Quando pensamos em “religião na aula de Ciências”, a primeira coisa que nos vem à cabeça é a tentativa de ensinar o criacionismo lado a lado com a teoria da evolução, como se fossem meras explicações rivais para a variedade da vida na Terra, ignorando as evidências em favor da evolução e desconsiderando que o criacionismo parte de premissas totalmente não científicas. Até aí muitos (sei que não todos) estamos de acordo. Mas, e quando é ao contrário?
No dia 28 de setembro, um domingo, o New York Times publicou um artigo do professor David Barash, da Universidade de Washington (o site do jornal publicou o artigo na véspera). No texto, Barash diz que, sempre que começa o ano letivo acadêmico, ele tem uma conversinha com seus alunos. Pelo que entendi, ele dá aula de Comportamento Animal, e a evolução é um fator onipresente nesse campo. “É irresponsável ensinar Biologia sem a evolução”, ele diz. Até aí, tudo bem, porque é isso mesmo. Acontece que a “conversinha” é sobre como não dá para conciliar crença religiosa com a evolução. Ele resolveu falar disso aos alunos ao perceber que alguns deles ficavam desconfortáveis com a questão da evolução diante de suas convicções de fé. Inicialmente, Barash achava que isso era problema de cada um. Mas, como o desconforto parece aumentar em vez de regredir, ele resolveu fazer esse sermão logo de cara, no início das aulas.
Ficamos sabendo, pelo artigo, que Barash e Stephen Jay Gould já quebraram o pau em público porque aquele discorda totalmente dos Magistérios Não Interferentes. E aí Barash começa a explicar por que discorda dos MNI, e a coisa começa a degringolar. Ele diz que, à medida que a ciência da evolução progrediu, ela acabou com dois importantes elementos da fé. O primeiro seria o argumento da complexidade, que exigiria um criador sobrenatural. Pode até ser, mas quem disse que a complexidade é um elemento inerente a toda fé religiosa, ou mesmo a todo o Cristianismo? E o segundo é o que Barash chama de “ilusão da centralidade”, referindo-se ao papel especial do ser humano na criação. É aquela mesma lenga-lenga que os ateístas dizem começar com Copérnico e terminar com Darwin: que a ciência tirou o homem do pedestal em que se encontrava, acreditando ser imagem e semelhança de Deus, quando na verdade ele é só um animal como os outros e cujo planeta nem é o centro do universo, etc. etc. etc. Esse discurso rasteiro ignora completamente aquilo que faz o homem especial, e que não tem nada a ver com suas características físicas, como já dissemos aqui inúmeras vezes. “Nenhuma característica sobrenatural foi algum dia encontrada no Homo sapiens“, diz Barash, como se o sobrenatural pudesse ser apreendido pela ciência, e como se ausência de evidência fosse evidência de ausência (o professor precisa ler mais Carl Sagan). “Somos naturais como podemos ser e indistinguíveis do resto do mundo vivente tanto no nível das estruturas quanto no de seus mecanismos psicológicos”, acrescenta. De fato, mas isso não diz absolutamente nada conclusivo sobre a inexistência de realidades sobrenaturais.
Depois de fazer umas considerações nada científicas sobre a questão da dor e como ela se relaciona com a evolução, Barash termina dizendo que sempre encerra sua palestra dizendo que, se alguém quiser manter sua fé religiosa sem abrir mão do que há de mais moderno em ciência evolucionária, precisará fazer um tremendo contorcionismo mental. Ou seja, na prática, embora o professor Barash não diga isso em seu artigo, o que ele faz é defender em sala de aula o ateísmo ou, pelo menos, o agnosticismo, duas posições tão “não científicas” quando qualquer crença religiosa.

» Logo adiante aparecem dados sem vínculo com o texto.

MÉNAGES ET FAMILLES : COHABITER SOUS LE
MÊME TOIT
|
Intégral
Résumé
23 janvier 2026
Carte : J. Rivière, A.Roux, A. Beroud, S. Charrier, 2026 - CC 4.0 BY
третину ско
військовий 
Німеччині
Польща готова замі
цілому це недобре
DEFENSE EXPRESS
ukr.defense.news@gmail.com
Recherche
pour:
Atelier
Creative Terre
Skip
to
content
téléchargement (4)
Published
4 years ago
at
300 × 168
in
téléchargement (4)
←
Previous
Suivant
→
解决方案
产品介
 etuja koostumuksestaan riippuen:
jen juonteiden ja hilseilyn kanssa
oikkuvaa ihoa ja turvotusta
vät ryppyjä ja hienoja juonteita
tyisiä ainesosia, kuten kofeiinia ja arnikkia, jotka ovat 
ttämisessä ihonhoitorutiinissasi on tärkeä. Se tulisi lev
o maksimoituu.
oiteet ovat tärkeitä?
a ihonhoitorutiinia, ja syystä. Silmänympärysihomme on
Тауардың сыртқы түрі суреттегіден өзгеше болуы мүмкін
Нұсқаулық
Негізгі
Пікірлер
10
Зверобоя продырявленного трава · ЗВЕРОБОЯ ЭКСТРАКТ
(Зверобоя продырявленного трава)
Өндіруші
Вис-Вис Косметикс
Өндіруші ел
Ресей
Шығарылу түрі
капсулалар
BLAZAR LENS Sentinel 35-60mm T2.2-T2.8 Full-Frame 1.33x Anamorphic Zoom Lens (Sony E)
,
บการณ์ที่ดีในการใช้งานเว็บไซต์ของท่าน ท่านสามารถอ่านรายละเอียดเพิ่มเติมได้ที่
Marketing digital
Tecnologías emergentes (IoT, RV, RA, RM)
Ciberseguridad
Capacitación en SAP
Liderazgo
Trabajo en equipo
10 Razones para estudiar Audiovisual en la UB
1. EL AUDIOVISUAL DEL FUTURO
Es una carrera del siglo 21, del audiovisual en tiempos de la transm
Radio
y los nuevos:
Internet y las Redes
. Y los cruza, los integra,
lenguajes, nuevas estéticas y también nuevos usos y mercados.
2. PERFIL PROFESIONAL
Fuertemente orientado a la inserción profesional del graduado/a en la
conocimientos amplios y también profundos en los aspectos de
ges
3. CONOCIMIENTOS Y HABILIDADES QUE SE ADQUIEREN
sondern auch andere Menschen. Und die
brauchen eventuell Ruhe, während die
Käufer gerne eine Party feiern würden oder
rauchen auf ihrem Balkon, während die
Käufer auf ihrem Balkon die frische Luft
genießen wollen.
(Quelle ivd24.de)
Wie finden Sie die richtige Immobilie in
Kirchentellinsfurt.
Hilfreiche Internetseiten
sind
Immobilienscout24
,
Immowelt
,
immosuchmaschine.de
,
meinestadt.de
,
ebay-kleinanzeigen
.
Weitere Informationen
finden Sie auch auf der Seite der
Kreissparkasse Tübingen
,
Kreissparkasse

Aí eu pergunto: se achamos errado promover o criacionismo em aula de Ciências, usar a ciência para promover o ateísmo/agnosticismo em sala de aula também não é igualmente errado? Até mesmo o ateu militante Jerry Coyne acha que sim. Coyne diz concordar com tudo o que Barash escreveu (não surpreende), mas acha que ele deveria parar de falar de religião (ou contra ela, dá na mesma) em sala de aula. “Meu trabalho é ensinar ciência, não discutir as crenças religiosas de meus alunos, nem mostrar como a ciência se opõe a elas, nem dizer a eles que eles podem ter Darwin e Jesus”, diz Coyne, sugerindo a Barash que deixe de lado a sua palestra inaugural. “Se os estudantes me perguntam ‘professor Coyne, como isso se relaciona com a religião, na sua opinião?’, eu digo a eles que, se querem discutir isso, ficarei feliz de marcar uma conversa em minha sala”, acrescenta. Melhor assim.